US Prosecutors Indict Hackers for Snowflake Data Breach

In a significant development, the U.S. Department of Justice has unveiled an indictment against two individuals, Connor Moucka and John Binns, for their alleged involvement in a major cyber breach at Snowflake, a prominent cloud platform. This breach has reportedly affected over 165 organizations, leading to the theft of approximately 50 billion call and text records.

The authorities have apprehended Moucka in Canada earlier this month, while Binns was detained in Turkey. Both face serious charges stemming from a 12-count indictment related to a previous incident involving the hacking of telecom company T-Mobile. The investigation has been supported by Google Cloud’s Mandiant incident response team, which has been assisting Snowflake since June to address the breach attributed to the cybercriminal group known as UNC5537, or Scattered Spider.

The indictment specifies that Moucka and Binns are charged with stealing “approximately 50 billion customer call and text records” and extorting “at least 36 bitcoin,” valued at around $2.5 million at the time of the transaction. Furthermore, the alleged hackers are accused of generating revenue by advertising the sale of the stolen data on cybercriminal forums, emphasizing the lucrative nature of such breaches.

According to federal prosecutors, the duo exploited computer fraud and engaged in aggravated identity theft from November 2023 through October 2024. They are said to have gained unauthorized access to cloud services and amassed massive amounts of private data, including personal identification information, banking records, and communication histories. Such actions illustrate potential tactics aligned with the MITRE ATT&CK framework, particularly those related to initial access and credential theft.

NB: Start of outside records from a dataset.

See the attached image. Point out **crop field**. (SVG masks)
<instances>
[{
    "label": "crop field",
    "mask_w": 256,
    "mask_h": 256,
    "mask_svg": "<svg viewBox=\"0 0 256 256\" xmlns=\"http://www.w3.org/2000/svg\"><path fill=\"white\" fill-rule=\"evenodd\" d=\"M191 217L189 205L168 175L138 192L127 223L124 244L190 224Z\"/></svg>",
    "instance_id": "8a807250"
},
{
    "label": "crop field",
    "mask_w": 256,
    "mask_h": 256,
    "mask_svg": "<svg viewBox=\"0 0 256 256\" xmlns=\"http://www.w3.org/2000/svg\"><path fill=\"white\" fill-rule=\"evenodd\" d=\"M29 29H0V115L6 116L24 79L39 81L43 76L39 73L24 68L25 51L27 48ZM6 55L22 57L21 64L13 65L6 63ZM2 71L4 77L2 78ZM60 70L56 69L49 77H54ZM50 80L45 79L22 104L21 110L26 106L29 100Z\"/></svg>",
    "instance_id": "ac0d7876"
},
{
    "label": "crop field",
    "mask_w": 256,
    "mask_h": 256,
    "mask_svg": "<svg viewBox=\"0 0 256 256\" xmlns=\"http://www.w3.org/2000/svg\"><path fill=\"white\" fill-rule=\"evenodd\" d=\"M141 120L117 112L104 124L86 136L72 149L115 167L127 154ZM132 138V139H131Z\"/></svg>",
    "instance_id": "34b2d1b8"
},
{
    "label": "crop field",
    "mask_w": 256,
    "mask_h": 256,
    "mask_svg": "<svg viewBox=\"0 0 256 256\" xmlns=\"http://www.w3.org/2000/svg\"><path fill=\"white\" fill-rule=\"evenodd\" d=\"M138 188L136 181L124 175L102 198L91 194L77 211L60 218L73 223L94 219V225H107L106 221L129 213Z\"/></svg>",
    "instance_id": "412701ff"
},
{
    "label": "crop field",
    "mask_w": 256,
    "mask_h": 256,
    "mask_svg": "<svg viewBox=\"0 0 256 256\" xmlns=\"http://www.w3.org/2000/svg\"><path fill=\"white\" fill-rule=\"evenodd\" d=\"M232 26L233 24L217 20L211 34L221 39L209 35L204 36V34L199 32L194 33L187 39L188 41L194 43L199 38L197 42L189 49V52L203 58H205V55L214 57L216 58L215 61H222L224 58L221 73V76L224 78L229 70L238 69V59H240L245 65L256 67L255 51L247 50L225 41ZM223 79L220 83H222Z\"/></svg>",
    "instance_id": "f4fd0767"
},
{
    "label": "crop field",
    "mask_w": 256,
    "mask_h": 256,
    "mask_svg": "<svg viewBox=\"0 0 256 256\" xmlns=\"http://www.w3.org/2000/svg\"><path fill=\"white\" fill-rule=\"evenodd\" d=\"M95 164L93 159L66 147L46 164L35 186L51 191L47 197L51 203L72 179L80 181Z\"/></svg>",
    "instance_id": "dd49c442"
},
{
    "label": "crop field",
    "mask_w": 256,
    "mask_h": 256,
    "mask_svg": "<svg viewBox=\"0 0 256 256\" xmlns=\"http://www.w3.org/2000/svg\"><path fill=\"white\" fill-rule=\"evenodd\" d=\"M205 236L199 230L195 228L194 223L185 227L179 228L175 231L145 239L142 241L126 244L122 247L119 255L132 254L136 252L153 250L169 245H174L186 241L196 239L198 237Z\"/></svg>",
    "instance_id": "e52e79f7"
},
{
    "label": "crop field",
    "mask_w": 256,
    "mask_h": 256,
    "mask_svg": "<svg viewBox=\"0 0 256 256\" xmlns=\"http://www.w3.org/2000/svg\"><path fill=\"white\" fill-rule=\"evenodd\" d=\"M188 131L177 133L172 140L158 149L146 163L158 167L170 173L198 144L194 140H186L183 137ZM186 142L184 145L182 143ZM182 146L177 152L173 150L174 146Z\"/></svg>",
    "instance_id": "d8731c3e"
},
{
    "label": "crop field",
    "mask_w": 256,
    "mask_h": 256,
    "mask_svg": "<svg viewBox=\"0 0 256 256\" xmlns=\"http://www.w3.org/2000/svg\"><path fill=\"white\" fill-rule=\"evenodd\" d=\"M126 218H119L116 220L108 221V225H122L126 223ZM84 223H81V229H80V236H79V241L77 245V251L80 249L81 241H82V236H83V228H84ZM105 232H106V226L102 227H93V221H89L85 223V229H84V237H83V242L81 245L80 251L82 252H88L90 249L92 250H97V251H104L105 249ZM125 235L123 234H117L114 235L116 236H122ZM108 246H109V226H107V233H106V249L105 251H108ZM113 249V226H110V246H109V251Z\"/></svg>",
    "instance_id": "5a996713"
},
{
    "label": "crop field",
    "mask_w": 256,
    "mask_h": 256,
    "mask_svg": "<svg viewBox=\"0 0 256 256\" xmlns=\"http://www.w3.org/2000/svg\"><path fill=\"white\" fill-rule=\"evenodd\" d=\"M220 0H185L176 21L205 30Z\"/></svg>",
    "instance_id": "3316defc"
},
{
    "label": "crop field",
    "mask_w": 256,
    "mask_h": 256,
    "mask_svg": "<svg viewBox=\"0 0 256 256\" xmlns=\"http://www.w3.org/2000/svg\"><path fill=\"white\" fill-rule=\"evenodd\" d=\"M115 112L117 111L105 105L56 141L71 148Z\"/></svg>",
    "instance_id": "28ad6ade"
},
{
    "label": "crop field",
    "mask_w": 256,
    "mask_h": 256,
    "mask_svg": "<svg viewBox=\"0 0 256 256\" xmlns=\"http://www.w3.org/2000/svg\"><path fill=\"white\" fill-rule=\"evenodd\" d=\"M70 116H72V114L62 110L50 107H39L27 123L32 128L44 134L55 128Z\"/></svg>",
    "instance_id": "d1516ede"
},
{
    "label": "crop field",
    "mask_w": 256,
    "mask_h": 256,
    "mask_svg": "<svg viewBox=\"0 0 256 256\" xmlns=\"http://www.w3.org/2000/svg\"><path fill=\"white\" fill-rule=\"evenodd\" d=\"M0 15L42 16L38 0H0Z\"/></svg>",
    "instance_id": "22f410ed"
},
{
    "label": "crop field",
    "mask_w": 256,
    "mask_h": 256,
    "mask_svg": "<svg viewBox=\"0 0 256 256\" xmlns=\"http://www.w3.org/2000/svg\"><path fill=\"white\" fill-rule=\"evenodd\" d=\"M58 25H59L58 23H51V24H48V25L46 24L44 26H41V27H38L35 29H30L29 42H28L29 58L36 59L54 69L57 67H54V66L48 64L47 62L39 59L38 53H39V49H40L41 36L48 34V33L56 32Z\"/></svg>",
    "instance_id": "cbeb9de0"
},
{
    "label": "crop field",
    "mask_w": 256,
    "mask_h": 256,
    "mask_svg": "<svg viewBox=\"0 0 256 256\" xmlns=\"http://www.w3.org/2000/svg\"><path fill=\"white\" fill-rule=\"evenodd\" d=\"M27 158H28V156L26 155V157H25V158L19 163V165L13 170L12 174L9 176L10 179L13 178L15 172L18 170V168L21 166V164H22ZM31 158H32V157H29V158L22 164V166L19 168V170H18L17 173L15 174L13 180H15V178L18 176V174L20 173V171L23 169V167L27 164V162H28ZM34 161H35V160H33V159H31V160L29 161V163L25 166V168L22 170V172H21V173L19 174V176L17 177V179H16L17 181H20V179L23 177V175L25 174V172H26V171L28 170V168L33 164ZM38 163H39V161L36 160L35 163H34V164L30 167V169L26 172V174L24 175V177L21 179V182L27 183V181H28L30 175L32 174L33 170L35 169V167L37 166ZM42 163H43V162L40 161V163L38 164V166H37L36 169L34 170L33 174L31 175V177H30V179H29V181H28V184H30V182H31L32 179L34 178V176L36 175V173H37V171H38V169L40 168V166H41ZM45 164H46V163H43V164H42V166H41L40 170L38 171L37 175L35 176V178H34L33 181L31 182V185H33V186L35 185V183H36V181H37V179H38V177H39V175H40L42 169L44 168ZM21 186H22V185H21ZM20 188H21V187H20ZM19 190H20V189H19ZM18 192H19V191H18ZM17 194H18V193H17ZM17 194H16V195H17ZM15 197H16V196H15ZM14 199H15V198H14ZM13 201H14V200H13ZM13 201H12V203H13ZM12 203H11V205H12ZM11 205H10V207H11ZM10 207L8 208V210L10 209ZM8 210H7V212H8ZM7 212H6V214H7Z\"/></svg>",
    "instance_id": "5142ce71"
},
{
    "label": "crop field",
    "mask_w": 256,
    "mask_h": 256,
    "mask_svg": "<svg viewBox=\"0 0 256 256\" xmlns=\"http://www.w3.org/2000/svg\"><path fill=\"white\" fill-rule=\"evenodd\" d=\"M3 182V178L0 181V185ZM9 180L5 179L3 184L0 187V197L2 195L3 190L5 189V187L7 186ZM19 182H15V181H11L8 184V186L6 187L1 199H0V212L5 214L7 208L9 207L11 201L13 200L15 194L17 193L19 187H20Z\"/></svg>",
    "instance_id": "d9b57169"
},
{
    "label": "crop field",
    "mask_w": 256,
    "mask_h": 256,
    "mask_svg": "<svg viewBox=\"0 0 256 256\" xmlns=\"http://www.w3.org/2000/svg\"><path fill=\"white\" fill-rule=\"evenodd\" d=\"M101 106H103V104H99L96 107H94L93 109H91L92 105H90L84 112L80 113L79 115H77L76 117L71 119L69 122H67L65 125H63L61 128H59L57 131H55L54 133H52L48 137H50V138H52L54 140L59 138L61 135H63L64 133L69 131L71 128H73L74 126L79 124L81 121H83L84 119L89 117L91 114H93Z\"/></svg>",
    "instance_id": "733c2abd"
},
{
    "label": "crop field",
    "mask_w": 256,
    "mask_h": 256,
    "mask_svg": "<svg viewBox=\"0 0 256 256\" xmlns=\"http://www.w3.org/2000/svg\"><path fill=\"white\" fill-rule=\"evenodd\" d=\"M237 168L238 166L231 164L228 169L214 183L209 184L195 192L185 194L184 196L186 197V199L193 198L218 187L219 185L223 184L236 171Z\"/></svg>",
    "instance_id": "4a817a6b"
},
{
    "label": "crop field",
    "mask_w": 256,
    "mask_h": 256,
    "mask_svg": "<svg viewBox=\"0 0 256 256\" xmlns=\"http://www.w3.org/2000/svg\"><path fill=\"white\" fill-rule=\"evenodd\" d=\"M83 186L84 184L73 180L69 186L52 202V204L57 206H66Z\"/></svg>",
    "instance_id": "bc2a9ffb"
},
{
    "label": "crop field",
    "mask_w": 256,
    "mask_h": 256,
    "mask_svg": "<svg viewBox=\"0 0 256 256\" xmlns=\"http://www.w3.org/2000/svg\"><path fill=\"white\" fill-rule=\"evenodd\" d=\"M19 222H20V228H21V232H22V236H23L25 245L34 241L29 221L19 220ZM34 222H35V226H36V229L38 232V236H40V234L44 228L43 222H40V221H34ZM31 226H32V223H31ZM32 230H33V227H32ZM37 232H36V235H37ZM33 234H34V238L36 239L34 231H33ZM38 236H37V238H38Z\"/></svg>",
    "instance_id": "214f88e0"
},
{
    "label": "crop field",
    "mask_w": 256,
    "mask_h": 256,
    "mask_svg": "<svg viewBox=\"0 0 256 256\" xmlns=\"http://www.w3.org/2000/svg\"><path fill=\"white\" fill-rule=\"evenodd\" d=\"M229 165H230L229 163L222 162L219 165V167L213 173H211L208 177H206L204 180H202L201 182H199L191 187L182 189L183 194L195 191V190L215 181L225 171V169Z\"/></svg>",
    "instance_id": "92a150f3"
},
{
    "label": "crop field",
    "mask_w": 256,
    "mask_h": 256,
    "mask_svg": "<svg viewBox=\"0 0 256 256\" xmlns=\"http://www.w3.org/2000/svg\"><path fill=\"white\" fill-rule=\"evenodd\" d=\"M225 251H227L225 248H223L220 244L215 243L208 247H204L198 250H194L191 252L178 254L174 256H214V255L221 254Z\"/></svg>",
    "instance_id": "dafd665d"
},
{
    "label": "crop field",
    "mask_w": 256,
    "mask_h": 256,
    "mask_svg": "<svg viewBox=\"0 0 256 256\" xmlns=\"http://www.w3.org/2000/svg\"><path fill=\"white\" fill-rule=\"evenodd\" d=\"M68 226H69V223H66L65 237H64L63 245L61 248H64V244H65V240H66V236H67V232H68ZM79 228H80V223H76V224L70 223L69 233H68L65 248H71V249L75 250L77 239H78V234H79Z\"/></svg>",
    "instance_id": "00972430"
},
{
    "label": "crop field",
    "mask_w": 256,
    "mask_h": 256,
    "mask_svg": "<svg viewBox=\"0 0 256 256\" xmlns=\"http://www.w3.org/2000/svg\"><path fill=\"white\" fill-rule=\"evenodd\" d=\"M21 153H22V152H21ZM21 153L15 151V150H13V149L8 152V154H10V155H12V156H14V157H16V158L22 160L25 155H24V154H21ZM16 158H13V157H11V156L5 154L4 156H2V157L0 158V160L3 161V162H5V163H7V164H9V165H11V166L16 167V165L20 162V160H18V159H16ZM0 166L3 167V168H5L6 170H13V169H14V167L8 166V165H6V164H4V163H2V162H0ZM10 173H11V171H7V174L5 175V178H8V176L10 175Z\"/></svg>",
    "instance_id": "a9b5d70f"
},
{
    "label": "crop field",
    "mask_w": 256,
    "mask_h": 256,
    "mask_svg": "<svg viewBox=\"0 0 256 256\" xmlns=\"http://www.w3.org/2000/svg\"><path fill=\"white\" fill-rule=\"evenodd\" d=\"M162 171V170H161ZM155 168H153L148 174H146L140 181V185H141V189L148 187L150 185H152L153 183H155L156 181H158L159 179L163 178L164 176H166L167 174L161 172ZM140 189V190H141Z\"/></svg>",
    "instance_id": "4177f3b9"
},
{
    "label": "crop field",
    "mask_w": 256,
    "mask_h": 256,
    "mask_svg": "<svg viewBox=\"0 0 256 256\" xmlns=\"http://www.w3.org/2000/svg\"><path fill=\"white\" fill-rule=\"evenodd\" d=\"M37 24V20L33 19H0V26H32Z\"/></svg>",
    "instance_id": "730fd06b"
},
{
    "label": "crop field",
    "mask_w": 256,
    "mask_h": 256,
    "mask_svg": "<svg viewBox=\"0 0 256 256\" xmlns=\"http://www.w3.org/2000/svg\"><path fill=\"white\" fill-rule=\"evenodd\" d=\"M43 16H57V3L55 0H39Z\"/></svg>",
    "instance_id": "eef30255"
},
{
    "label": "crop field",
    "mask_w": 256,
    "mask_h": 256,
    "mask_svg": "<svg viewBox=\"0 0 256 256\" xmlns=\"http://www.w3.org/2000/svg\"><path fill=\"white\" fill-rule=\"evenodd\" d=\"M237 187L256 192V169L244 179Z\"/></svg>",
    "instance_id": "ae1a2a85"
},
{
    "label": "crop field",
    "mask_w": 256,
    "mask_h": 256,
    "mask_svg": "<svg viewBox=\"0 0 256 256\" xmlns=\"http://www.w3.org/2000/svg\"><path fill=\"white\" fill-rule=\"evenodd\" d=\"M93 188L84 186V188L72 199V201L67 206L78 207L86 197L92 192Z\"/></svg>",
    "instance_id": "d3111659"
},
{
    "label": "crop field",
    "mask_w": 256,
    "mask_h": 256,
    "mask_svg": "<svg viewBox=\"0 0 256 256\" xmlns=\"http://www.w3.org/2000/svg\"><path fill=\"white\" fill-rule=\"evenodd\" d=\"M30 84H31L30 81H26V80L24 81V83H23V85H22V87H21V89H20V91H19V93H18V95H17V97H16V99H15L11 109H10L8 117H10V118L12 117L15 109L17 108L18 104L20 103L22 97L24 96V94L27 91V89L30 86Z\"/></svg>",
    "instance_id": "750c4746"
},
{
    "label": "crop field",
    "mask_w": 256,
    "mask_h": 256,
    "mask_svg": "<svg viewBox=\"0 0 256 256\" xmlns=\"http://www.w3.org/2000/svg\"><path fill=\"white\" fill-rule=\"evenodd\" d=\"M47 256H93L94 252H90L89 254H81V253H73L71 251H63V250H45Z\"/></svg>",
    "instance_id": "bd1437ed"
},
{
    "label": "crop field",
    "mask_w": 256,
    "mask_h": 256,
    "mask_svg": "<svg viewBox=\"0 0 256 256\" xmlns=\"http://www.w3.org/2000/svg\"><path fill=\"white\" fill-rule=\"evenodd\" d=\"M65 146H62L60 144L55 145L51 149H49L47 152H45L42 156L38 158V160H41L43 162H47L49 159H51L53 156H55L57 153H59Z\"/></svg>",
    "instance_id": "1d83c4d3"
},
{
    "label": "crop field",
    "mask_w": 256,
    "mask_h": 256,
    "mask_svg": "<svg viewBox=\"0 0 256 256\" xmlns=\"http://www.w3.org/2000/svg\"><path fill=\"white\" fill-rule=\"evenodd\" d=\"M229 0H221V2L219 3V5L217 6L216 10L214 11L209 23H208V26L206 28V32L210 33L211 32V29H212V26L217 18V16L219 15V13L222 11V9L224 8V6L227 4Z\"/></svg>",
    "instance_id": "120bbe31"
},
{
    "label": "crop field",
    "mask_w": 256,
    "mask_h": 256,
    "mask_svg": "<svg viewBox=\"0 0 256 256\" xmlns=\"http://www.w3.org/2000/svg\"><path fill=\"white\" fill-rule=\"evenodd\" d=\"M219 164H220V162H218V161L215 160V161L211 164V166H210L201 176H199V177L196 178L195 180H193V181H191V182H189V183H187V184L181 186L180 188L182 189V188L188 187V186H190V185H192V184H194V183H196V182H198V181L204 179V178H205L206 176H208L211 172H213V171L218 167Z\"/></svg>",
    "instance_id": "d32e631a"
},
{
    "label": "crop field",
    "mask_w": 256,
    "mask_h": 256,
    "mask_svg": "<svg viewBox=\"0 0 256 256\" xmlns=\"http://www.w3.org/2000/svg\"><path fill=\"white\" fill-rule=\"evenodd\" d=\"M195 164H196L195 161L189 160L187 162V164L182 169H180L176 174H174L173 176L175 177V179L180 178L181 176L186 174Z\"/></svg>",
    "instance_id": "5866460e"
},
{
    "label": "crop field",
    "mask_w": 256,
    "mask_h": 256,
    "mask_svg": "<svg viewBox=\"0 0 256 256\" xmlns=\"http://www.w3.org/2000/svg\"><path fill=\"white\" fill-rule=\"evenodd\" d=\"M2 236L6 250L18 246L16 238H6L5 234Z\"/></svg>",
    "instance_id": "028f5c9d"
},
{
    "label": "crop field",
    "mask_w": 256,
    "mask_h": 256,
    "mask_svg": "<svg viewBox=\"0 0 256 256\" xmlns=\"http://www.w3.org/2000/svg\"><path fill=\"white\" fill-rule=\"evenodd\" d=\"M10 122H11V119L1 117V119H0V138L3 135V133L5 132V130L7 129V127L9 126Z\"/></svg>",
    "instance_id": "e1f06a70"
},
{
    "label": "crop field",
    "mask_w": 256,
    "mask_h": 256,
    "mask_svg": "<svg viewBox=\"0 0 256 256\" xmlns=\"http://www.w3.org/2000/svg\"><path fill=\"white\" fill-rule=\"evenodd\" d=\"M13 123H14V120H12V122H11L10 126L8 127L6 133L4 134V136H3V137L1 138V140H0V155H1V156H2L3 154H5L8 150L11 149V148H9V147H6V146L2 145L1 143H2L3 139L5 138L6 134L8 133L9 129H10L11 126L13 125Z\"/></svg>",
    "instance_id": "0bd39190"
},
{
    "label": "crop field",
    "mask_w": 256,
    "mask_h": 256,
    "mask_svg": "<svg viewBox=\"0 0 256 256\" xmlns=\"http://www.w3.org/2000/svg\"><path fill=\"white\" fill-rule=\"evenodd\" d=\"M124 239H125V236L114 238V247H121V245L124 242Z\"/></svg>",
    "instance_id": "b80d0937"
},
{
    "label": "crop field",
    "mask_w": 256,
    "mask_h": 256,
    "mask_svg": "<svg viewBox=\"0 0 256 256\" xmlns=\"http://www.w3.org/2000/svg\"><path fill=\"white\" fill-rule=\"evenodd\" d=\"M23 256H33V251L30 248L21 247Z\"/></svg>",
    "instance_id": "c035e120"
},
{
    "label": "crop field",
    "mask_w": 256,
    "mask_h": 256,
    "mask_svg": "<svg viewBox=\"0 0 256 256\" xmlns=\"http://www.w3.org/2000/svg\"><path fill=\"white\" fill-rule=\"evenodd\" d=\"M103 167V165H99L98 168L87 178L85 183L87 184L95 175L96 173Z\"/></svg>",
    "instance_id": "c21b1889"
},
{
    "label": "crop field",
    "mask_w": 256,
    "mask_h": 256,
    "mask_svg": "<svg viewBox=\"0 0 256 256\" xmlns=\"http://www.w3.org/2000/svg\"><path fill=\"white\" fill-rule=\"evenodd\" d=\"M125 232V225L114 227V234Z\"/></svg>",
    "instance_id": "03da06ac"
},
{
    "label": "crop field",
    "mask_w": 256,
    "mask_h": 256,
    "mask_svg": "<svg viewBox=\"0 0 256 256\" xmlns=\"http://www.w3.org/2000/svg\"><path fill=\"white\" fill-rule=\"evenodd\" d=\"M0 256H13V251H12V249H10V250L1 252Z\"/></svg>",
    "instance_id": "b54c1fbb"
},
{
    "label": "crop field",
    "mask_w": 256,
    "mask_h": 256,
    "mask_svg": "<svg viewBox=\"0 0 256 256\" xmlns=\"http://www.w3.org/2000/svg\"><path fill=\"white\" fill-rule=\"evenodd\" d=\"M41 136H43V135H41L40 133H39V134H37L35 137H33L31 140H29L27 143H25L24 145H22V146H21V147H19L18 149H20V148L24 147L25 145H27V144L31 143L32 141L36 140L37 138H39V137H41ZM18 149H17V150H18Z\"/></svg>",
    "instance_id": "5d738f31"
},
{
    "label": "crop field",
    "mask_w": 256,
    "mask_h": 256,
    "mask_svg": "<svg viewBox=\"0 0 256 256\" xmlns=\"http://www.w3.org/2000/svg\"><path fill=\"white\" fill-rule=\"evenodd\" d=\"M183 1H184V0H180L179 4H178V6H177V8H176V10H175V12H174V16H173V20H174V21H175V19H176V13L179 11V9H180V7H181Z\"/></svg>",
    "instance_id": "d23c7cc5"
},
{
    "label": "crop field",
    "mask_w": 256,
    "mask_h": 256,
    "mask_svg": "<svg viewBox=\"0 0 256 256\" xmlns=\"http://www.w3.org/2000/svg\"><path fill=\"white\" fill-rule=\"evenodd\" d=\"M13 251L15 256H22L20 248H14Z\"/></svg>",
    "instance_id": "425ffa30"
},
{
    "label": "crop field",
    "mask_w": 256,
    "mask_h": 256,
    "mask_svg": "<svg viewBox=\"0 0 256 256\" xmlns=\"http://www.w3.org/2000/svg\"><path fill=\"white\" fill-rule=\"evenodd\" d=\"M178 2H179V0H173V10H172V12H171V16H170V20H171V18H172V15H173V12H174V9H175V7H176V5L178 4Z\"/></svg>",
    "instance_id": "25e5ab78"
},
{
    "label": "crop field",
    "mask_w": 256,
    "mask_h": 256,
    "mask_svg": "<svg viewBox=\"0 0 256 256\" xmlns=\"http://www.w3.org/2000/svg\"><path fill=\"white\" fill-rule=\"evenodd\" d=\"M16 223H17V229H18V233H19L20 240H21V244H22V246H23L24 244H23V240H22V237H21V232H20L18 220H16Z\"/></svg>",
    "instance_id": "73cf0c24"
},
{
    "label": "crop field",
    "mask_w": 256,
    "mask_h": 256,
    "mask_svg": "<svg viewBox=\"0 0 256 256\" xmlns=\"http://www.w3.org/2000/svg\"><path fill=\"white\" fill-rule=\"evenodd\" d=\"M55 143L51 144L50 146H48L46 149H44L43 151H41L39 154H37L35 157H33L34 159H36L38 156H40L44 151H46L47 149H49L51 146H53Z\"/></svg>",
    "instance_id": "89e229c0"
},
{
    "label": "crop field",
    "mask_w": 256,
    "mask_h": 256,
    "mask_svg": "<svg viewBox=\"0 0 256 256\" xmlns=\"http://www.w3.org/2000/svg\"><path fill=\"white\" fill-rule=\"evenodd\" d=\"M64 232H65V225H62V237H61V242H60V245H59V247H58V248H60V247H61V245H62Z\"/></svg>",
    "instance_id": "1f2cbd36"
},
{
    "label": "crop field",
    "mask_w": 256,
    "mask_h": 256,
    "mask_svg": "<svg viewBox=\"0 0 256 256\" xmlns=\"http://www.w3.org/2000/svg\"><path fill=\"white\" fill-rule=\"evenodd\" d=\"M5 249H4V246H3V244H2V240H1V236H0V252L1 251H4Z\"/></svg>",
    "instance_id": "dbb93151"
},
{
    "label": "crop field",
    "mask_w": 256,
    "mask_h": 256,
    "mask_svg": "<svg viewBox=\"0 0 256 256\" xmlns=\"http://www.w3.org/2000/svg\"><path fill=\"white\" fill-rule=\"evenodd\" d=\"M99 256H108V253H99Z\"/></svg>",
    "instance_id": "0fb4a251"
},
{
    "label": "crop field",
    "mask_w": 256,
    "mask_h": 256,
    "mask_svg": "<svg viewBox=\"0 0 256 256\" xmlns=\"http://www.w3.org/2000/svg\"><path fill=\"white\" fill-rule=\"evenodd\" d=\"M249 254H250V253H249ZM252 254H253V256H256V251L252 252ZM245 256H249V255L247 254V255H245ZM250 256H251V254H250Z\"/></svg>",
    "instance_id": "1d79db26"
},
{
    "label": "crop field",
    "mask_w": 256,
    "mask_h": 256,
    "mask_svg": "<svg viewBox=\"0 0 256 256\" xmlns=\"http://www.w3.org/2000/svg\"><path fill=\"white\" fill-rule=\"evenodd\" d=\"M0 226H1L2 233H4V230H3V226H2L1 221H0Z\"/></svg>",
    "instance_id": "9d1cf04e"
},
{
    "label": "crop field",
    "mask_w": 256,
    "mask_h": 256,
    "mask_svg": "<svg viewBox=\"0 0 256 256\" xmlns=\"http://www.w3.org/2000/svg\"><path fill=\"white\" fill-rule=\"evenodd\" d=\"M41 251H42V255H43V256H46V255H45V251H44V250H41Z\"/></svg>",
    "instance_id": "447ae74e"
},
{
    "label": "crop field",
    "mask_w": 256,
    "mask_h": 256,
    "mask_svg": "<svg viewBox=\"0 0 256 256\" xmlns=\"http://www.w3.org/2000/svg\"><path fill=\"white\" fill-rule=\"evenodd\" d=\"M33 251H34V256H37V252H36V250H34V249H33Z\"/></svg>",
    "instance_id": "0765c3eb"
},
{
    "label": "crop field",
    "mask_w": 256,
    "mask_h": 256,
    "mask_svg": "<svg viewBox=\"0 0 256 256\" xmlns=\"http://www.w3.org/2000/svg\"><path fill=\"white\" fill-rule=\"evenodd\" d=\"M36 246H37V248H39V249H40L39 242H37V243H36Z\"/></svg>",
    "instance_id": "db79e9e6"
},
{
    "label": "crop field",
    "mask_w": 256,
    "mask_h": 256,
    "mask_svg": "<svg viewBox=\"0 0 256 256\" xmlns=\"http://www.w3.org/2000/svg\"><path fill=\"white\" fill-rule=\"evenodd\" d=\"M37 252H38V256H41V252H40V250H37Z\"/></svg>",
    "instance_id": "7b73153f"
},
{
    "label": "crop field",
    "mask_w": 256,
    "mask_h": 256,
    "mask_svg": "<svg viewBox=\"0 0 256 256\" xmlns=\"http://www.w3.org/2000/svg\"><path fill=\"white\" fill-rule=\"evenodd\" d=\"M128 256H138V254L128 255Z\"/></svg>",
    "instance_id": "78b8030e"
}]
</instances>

Victims publicly acknowledged in the aftermath of the Snowflake breach include notable organizations such as Santander Bank, Advance Auto Parts, Ticketmaster, Neiman Marcus, the Los Angeles Unified School District, and Bausch Health. Reports indicate that the hackers began contacting victims for ransom in June, asserting threats to publish any sensitive information online. At that time, Mandiant had identified up to ten Snowflake customers who received ransom demands ranging from $300,000 to $5 million.

The indictment further alleges that Moucka and Binns called for ransom payments in cryptocurrency and engaged in complex transactions aimed at obscuring the origins and destinations of their funds. They reportedly utilized global virtual asset service providers, including those based in the United States, to facilitate these operations, showcasing the evolving sophistication of cybercriminal strategies.